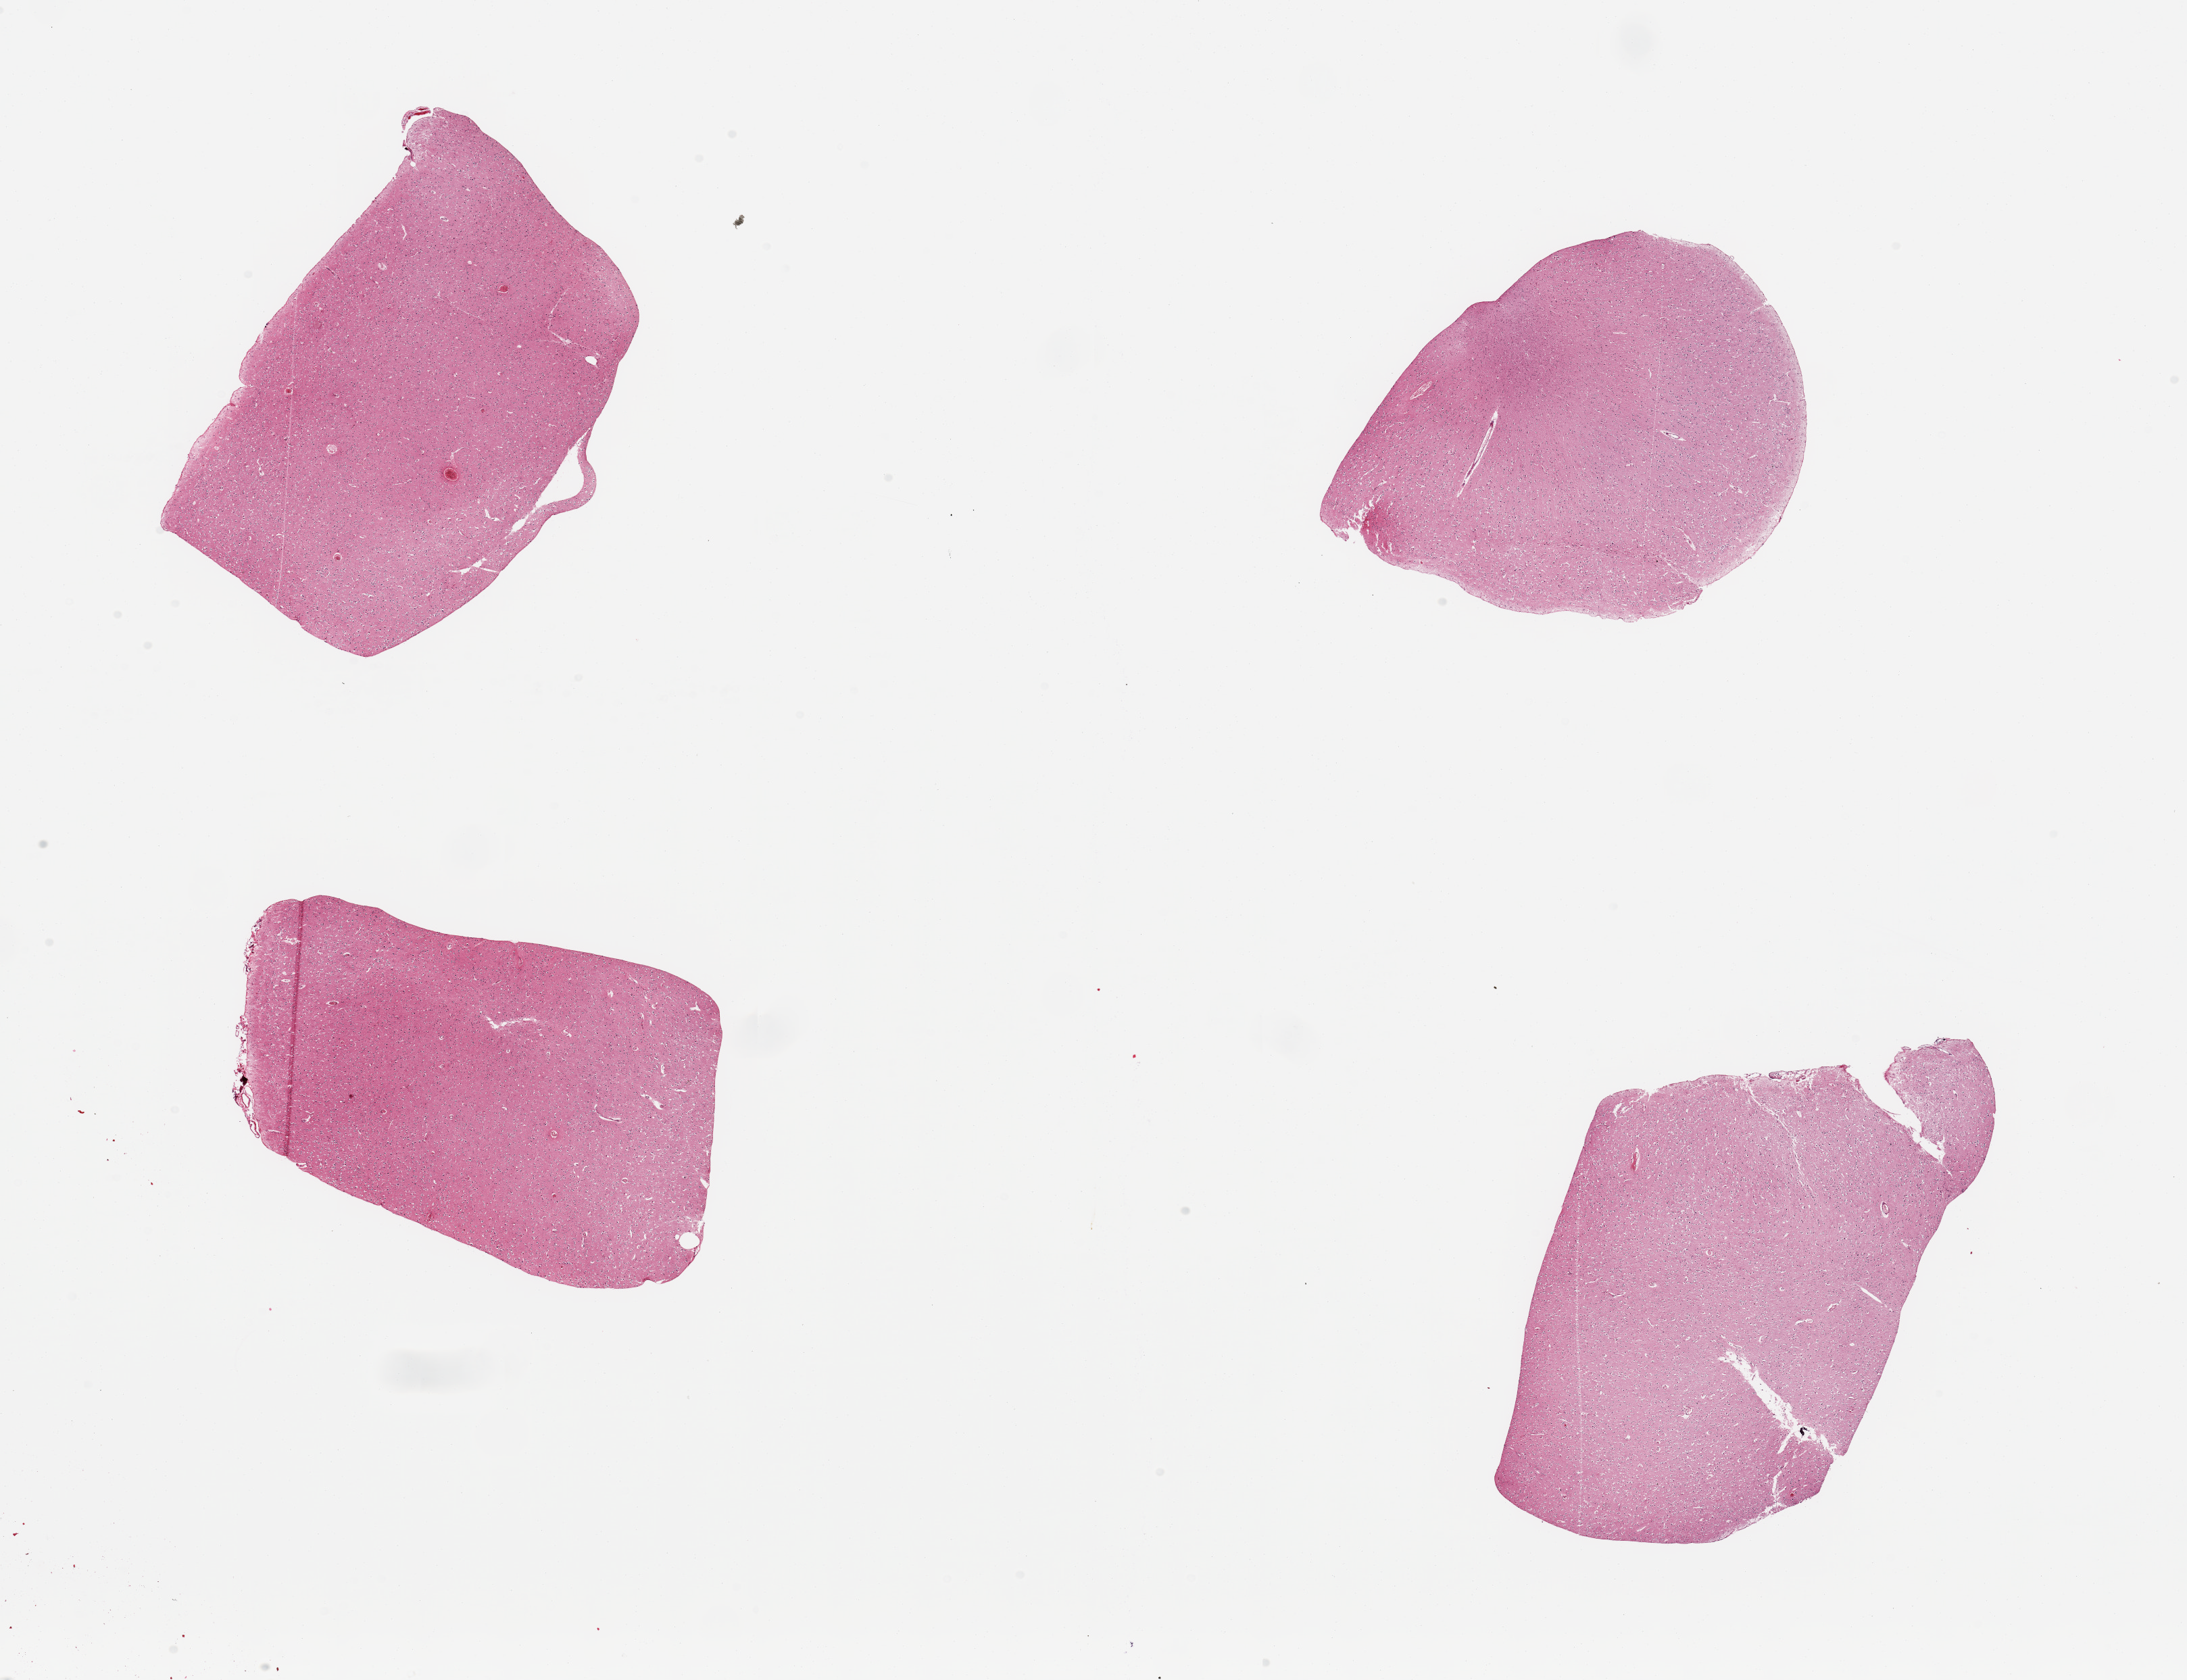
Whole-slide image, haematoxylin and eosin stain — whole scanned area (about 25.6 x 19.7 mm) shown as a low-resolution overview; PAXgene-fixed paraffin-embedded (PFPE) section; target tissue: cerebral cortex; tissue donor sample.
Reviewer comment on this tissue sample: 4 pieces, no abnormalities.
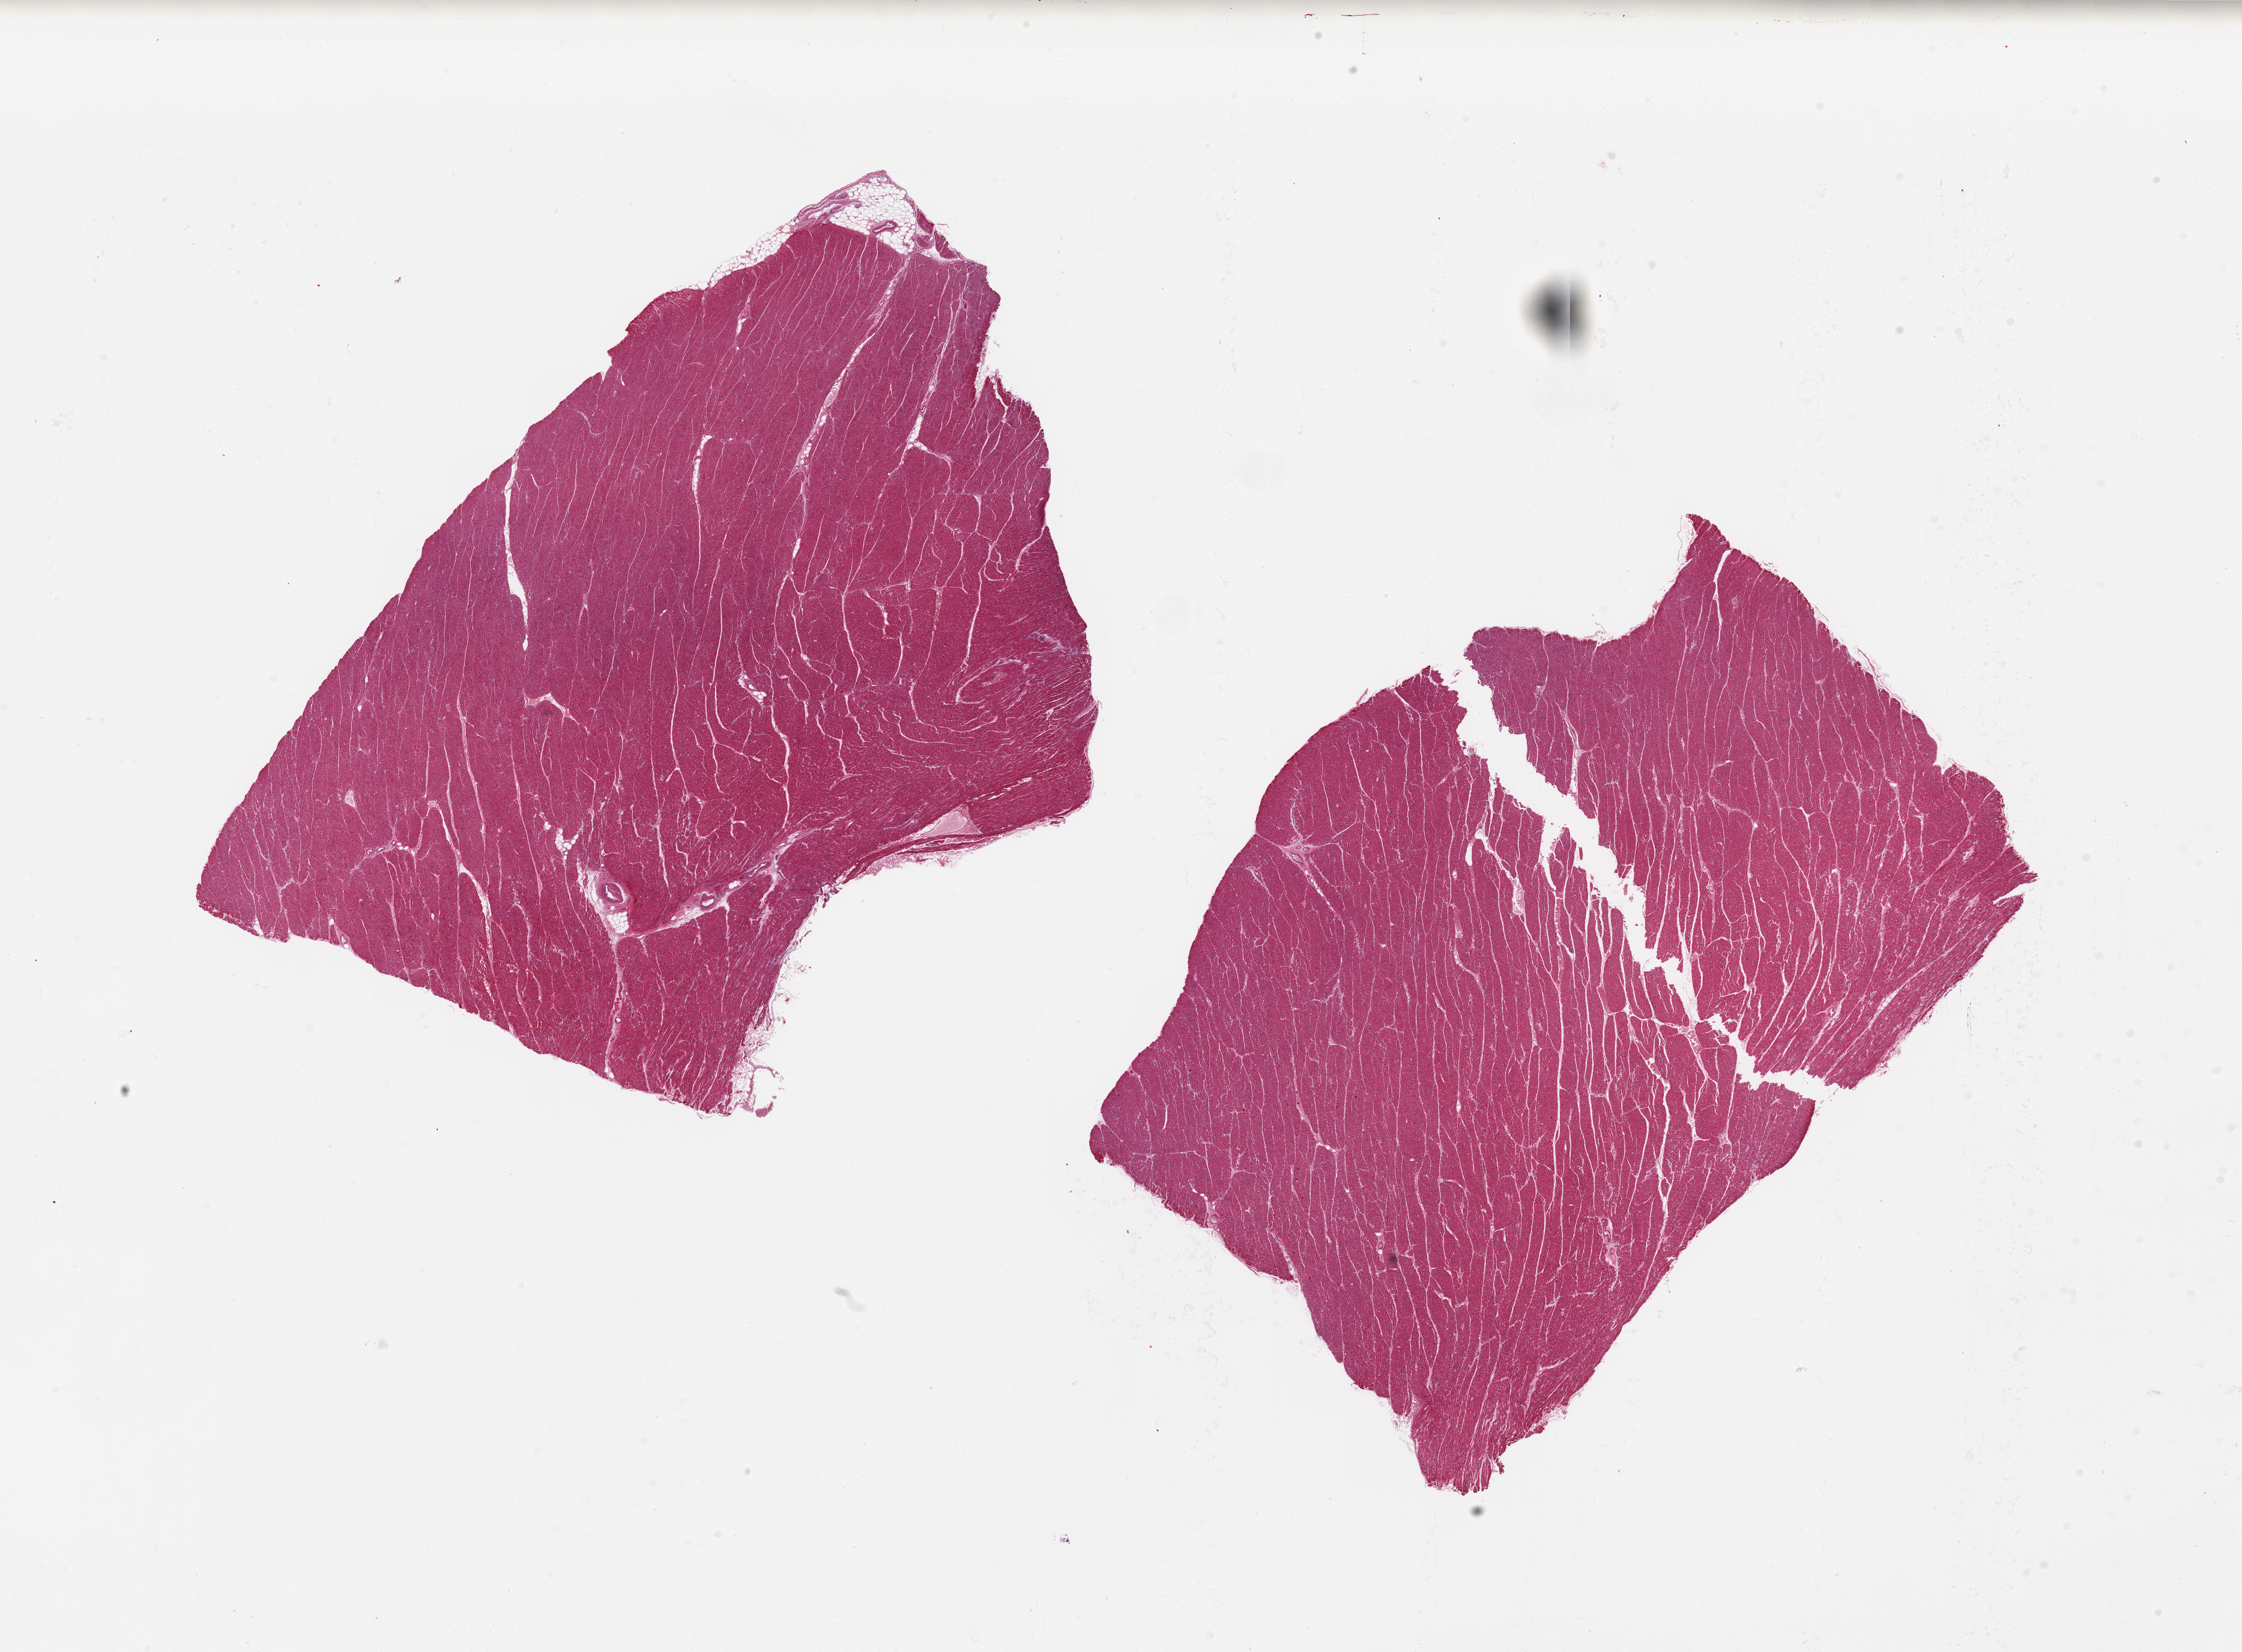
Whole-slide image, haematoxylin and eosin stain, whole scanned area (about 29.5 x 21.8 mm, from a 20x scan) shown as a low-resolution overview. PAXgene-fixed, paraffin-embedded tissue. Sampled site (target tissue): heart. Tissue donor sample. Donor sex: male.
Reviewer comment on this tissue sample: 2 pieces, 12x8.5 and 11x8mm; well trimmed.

> **EXERCISE**:
From the listing, copy each line containing the word "comment".

> **YOUR RESPONSE**:
Reviewer comment on this tissue sample: 4 pieces, no abnormalities.
Reviewer comment on this tissue sample: 2 pieces, 12x8.5 and 11x8mm; well trimmed.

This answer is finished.